Avellino si avvicina alle prossime elezioni comunali in un clima politico in evoluzione, mentre il progetto civico Siamo Avellino, promosso da Laura Nargi, continua a strutturarsi attraverso incontri, confronti e una rete crescente di amministratori, professionisti e realtà produttive.
Negli ultimi giorni, la Nargi ha riunito attorno a un tavolo figure dell’area vasta, rappresentanti degli ordini professionali, imprenditori e operatori economici. Un appuntamento operativo, non una passerella, pensato per avviare un percorso condiviso basato su ascolto, metodo e continuità. Al centro del lavoro c’è il tema delle connessioni: tra centro e periferie, tra Avellino e i comuni limitrofi, tra competenze tecniche e responsabilità amministrative, tra chi governa e chi produce valore sul territorio.

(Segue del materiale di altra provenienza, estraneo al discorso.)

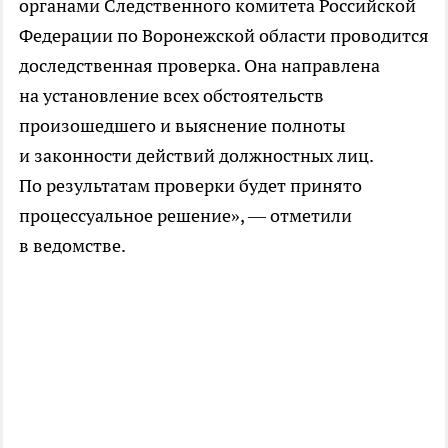
органами Следственного комитета Российской
Федерации по Воронежской области проводится
доследственная проверка. Она направлена
на установление всех обстоятельств
произошедшего и выяснение полноты
и законности действий должностных лиц.
По результатам проверки будет принято
процессуальное решение», — отметили
в ведомстве.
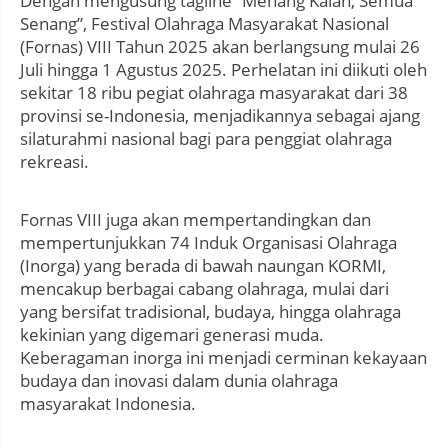
Dengan mengusung tagline “Menang Kalah, Semua
Senang”, Festival Olahraga Masyarakat Nasional
(Fornas) VIII Tahun 2025 akan berlangsung mulai 26
Juli hingga 1 Agustus 2025. Perhelatan ini diikuti oleh
sekitar 18 ribu pegiat olahraga masyarakat dari 38
provinsi se-Indonesia, menjadikannya sebagai ajang
silaturahmi nasional bagi para penggiat olahraga
rekreasi.
Fornas VIII juga akan mempertandingkan dan
mempertunjukkan 74 Induk Organisasi Olahraga
(Inorga) yang berada di bawah naungan KORMI,
mencakup berbagai cabang olahraga, mulai dari
yang bersifat tradisional, budaya, hingga olahraga
kekinian yang digemari generasi muda.
Keberagaman inorga ini menjadi cerminan kekayaan
budaya dan inovasi dalam dunia olahraga
masyarakat Indonesia.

Il movimento insiste su un approccio pragmatico: trasformare idee e competenze in un programma concreto. Tra i nodi strategici individuati spicca l’area ferroviaria, considerata un potenziale motore di sviluppo ancora inespresso.
Sul piano politico, attorno alla figura della Nargi si registra un crescente interesse da parte di professionisti, giovani, imprenditori e diversi segmenti della società civile. Secondo quanto emerso in più occasioni pubbliche, sarebbero già in preparazione diverse liste civiche, anche se non sono stati diffusi dettagli ufficiali.

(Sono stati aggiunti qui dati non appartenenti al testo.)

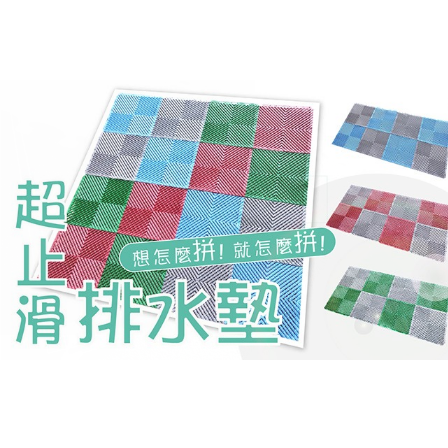
安達地墊家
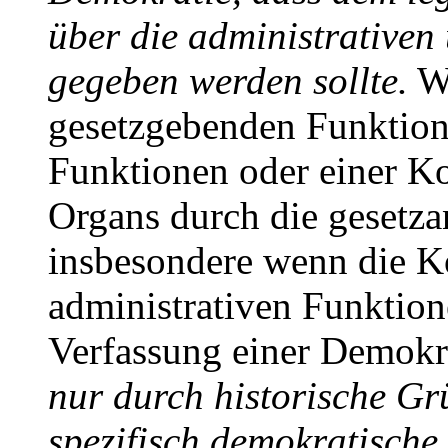
über die administrativen
gegeben werden sollte.
We
gesetzgebenden Funktio
Funktionen oder einer Ko
Organs durch die geset
insbesondere wenn die Ko
administrativen Funktion
Verfassung einer Demokra
nur durch historische Grü
spezifisch demokratische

Resta invece più cauta la posizione della Nargi sulla candidatura a sindaco: non c’è alcuna dichiarazione formale. La stessa ha ribadito che “il candidato si sceglie insieme”, indicando che la leadership emergerà solo dopo il lavoro con la comunità.

Intorno al progetto circolano varie ipotesi di collocazione politica: c’è chi immagina un dialogo con il centrodestra, chi prefigura una corsa civica autonoma, chi non esclude interlocuzioni con il centrosinistra. Tutti scenari possibili, ma non confermati.
In questo quadro si inserisce anche il tema del cosiddetto “campo largo”, che appare ancora in fase di valutazione interna. Le forze che tradizionalmente lo compongono stanno discutendo modalità e tempi di un’eventuale convergenza, ma al momento non emergono indicazioni definitive su una proposta unitaria.
Sul fronte opposto, invece, un elemento è certo: Gianluca Festa ha già annunciato pubblicamente la sua candidatura, ponendosi come uno dei primi nomi ufficiali in campo.
Un capitolo a parte riguarda il rapporto tra l’amministrazione e il mondo sportivo. Sul tema dello Stadio Partenio-Lombardi, la collaborazione tra la ex-sindaca e il presidente dell’Avellino Calcio Angelo D’Agostino è stata più volte sottolineata nelle cronache locali. La Nargi ha ringraziato pubblicamente il patron per la sua “grande e generosa disponibilità” e per l’interesse manifestato verso gli interventi necessari all’impianto. Tuttavia, non risultano prese di posizione politiche o endorsement elettorali da parte di D’Agostino.
In questo scenario fluido, Siamo Avellino appare come uno dei cantieri politici più attivi della città. La rete che si sta formando attorno al progetto civico continua ad ampliarsi, e la Nargi, pur senza annunci ufficiali, rimane una figura centrale nel processo di aggregazione.
Il messaggio che arriva dal movimento è chiaro: «Noi ci siamo. E continuiamo.» E, osservando il fermento che si sta sviluppando attorno a questo percorso, Avellino sembra essere entrata nella fase decisiva della costruzione del suo nuovo quadro elettorale.